There is no ::value on the type void . Bar<T> is either void or a substitution failure, and the same for Foo<T> .

Neither supports ::value . So you get an error.

Your Foo<T> and Bar<T> are not a great pattern. But you stated you want to keep them.

So what I'd start with is this:

template<class T, template<class>class Z, class=void, template<class>class...Zs>
struct test{};
template<class T, template<class>class Z>
struct test<T,Z,Z<T>>{
  using type=void;
};
template<class T,
  template<class>class Z0,
  template<class>class Z1, 
  template<class>class...Zs
>
struct test<T, Z0, Z0<T>, Z1, Zs...>:
  test<T, Z1, void, Zs...>
{};
template<class T, template<class>class Z0, template<class>class...Zs>
using test_t = typename test<T, Z0, void, Zs...>::type;

now test_t can be used to fuze your traits.

template <typename T,
      typename = test_t<T, Bar, Foo>>
void FooOrBarIt(T t) {}

in a way you are familiar with.

Digression

Note that this style of SFINAE has problems where you can't use it to dispatch between two overloads of FooOrBarIt . Ie,

template<class T, class=Bar<T>>
void bob(T) {}
template<class T, class=Foo<T>>
void bob(T) {}

this results in an overload resolution error.

Another cargo-cult pattern:

template<class T>
using Bar = std::enable_if_t<std::is_same_v<T,int>, bool>;
template<class T>
using Foo = std::enable_if_t<std::is_same_v<T,double>, bool>;

template<class T, Bar<T> =true>
void bob(T) {}
template<class T, Foo<T> =true>
void bob(T) {}

looks slightly different, but permits the two bob overloads above to work.

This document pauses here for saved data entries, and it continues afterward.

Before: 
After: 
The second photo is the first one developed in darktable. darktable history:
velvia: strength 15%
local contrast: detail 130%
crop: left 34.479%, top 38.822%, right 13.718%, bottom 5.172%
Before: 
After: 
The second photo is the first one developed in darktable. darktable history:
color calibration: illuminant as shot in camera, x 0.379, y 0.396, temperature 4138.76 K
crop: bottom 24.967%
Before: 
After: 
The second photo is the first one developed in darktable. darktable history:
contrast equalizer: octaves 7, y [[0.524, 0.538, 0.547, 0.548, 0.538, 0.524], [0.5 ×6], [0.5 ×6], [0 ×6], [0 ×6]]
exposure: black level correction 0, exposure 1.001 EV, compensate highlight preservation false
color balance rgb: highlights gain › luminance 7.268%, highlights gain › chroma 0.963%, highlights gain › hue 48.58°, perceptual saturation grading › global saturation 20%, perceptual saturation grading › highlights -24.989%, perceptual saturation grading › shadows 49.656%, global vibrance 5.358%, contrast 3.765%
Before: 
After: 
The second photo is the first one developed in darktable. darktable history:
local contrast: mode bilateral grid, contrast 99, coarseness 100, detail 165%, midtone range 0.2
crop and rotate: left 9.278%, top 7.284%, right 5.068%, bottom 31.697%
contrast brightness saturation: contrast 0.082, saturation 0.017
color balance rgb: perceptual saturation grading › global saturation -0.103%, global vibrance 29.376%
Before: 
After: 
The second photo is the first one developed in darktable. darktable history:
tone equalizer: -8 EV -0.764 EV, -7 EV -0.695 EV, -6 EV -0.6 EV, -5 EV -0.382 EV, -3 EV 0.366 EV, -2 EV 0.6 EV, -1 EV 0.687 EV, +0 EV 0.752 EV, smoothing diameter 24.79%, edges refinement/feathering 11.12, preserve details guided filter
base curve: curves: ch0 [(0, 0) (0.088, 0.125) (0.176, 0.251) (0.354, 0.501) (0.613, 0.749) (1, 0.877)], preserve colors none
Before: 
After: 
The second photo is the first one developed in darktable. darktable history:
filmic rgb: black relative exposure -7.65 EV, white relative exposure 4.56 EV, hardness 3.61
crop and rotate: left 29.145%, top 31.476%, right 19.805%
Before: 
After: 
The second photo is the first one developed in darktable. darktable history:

For that variant, you'd have to change how you joined them:

template<Ts...>
using AllTraits = bool;

template <typename T,
      AllTraits<Foo<T>, Bar<T>> = true>
void FooOrBarIt(T t) {}

note that the =true in this particular cargo cult version is not a test; =false would produce the exact same results.

Answer 5

For the sake of providing a contrast, a C++20 version:

#include <type_traits>

template<typename T>
concept Foo = std::is_same_v<T, int>;

template<typename T>
concept Bar = std::is_same_v<T, float>;

template<typename T>
concept FooOrBar = Foo<T> || Bar<T>;

template<Foo T>
void FooIt(T) { }

template<Bar T>
void BarIt(T) { }

template<FooOrBar T>
void FooOrBarIt(T) { }

int main() {
  FooIt(1); // OK
  BarIt(1.0f); // OK
  
  // FooIt(1.0f);  // OK - No float version of FooIt
  // BarIt(1);     // OK - No int version of BarIt


  FooOrBarIt(1); // OK
  FooOrBarIt(1.0f); // OK
  // FooOrBarIt(1.0); // No double version of FooOrBarIt
}

Concepts are a lot easier to combine in this fashion.